The bottom line is that the boom was not driven by ordinary people here, yet they are being forced to pick up the tab for its collapse, a tab so big that it has bankrupted the nation, stolen our economic sovereignty and will swallow a huge part of the taxes we pay for years to come. 

Over the past week we have seen several developments which have added fuel to the flames of fury here.  First up was the revelation that the former head of Ireland's biggest bank AIB, the black hole which has been taken over by the state, got a €3 million severance package when he was removed last year. 

He was part of the senior management team throughout the period of the boom when AIB went completely off the rails.  Yet he has walked away with a personal fortune at a time when thousands of ordinary people are struggling to keep their heads above water. 

That is just one example.  Details of the departing pay and pension packages given to many senior managers who were key figures during the boom were published last week and added to the outrage of everyone else. 

Also last week, two important reports were published.
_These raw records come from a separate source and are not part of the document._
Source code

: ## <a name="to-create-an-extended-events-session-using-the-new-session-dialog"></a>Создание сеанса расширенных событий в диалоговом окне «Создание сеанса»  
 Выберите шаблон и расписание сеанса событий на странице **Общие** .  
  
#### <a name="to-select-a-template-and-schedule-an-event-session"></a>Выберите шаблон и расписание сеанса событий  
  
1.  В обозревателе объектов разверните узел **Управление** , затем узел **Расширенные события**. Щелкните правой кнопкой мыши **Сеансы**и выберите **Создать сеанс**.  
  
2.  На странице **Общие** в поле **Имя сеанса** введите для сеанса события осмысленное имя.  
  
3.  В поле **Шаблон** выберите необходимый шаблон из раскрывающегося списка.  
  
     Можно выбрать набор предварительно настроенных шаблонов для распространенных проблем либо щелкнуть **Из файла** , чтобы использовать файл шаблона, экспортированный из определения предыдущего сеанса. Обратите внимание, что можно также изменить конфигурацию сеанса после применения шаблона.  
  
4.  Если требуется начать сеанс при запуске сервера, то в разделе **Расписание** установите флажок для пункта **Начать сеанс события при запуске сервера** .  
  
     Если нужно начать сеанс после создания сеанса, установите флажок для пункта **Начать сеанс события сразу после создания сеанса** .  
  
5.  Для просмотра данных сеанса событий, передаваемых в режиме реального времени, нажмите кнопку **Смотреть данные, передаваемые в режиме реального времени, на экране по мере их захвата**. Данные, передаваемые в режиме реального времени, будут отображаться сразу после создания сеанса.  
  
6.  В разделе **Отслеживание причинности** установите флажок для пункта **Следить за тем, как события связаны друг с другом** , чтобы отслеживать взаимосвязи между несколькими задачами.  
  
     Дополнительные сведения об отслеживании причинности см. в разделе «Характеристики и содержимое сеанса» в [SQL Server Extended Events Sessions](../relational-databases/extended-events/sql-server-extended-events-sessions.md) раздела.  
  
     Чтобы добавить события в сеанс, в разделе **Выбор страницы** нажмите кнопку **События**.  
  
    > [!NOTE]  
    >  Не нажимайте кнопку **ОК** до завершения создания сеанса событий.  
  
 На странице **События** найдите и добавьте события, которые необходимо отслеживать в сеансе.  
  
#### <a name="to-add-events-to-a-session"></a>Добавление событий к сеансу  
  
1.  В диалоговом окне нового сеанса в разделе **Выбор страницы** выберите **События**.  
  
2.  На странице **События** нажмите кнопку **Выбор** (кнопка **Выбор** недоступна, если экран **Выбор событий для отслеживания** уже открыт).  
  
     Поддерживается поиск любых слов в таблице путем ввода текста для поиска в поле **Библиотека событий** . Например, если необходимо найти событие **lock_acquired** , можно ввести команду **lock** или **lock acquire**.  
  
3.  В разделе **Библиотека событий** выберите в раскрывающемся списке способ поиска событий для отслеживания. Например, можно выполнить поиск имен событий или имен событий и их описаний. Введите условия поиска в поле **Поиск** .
The first was the one on the collapse in Irish banking which was commissioned by the last government and produced by the respected Finnish banking expert Patrick Nyberg. 

Finland came through a banking crisis over a decade ago which is why he got the job.  
But his report was disappointing.  It told us what we knew already, that the crisis was caused by poor regulation, flawed lending policy and what amounted to a "mania" in the banks which replaced normal risk management. 

What Nyberg did not do was name names.  He did not identify all the people who had been in the key positions in the various banks when the mania was in full flow.  Instead he spread the blame across all of Irish society. 

The following sentence from his report was run as a headline across the front page of The Irish Times: "The extent to which parts of Irish society were willing to let the good times roll on until the very last minute, a feature of the financial mania, may have been exceptional."

This enraged ordinary people even more. Was Nyberg saying that we were all to blame for what went on in the banks? 

Were we all to blame for the tens of billions that were lost in property speculation?  Were we all to blame for the failure by politicians, regulators and banks to calm the market? 

The other report which emerged last week was the one recommending the sale of state assets (like the electricity and gas utility companies) to pay back some of our debt.  This may well result in higher prices and even poorer service for ordinary people. 

And the bottom line is that it is unlikely to raise more than €5 billion when our total debt is now heading for €250 billion.  So we would be selling the family silver to give the money to the foreign banks and in the end it would not make much difference, except that ordinary people would eventually lose out.

Much more of this and my friend Des Nix will not be the only one making a stand.